Sunday, February 24, 2008

Experts Condemn Obama's Health Insurance Attack Mailer

From Larry Johnson's NoQuarterusa.net: "Harbage, 2/23/08: “As Senator John Edwards former Healthcare Advisor and a currently unaffiliated healthcare reform proponent, I think that anyone familiar with the Harry and Louise campaign from the early 1990s would immediately recognize the similarity between the insurance industry’s attacks and the Obama Campaign’s mailer. This attack simply drives the debate to the lowest common denominator of generating fear.”

Ezra Klein, American Prospect: “When I say that Obama is demagoguing universal health care, this sort of campaign literature is what I’m talking about…The Obama campaign kept their hairstyles and barely even changed their clothing — which is really quite unfair to Harry and Louise, who probably let go of the plaid years back. What’s worse is that the argument they’re making is applicable to any kind of universal health care arrangement, including the arrangements Obama himself will eventually have to adopt.”

Paul Krugman, New York Times, 2/1/08: “Sorry, but this is just destructive — like the Obama plan, the Clinton plan offers subsidies to lower-income families. And BO himself has conceded that he might have to penalize people who don’t buy insurance until they need care. So this is just poisoning the well for health care reform. The politics of hope, indeed…I know that Obama supporters want to hear no evil, but this is really, really bad.”
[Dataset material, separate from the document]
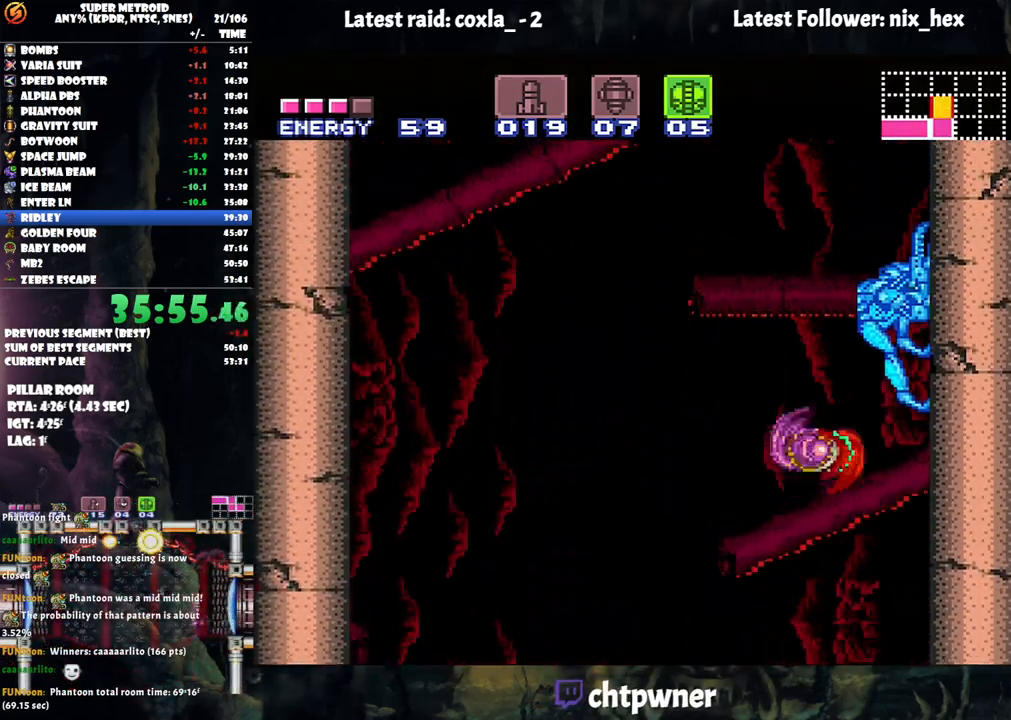
{"buttons": ["B", "DPAD_DOWN"], "events": [[117, "DPAD_LEFT", "up"], [283, "B", "down"], [417, "DPAD_DOWN", "down"]]}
Trudy Lieberman, Columbia Review of Journalism, 2/4/08: “[Obama’s] new mailer attacking [Senator Clinton’s] proposal resurrects the ghosts of Harry and Louise, the infamous pair in TV commercials sponsored by the insurance industry, which helped sink Bill Clinton’s efforts at reform. In those ads, a man and woman seated at the kitchen table worry that under his plan they wouldn’t be able to choose their doctor. The message: “If we let the government choose, we lose.” In Obama’s mailer, a man and a woman are seated in the same positions at a kitchen table—the woman even has the same long, blonde hair. The message: “Hillary’s plan forces everyone to buy insurance even if you can’t afford it. Is that the best we can do for families struggling with high health care costs?”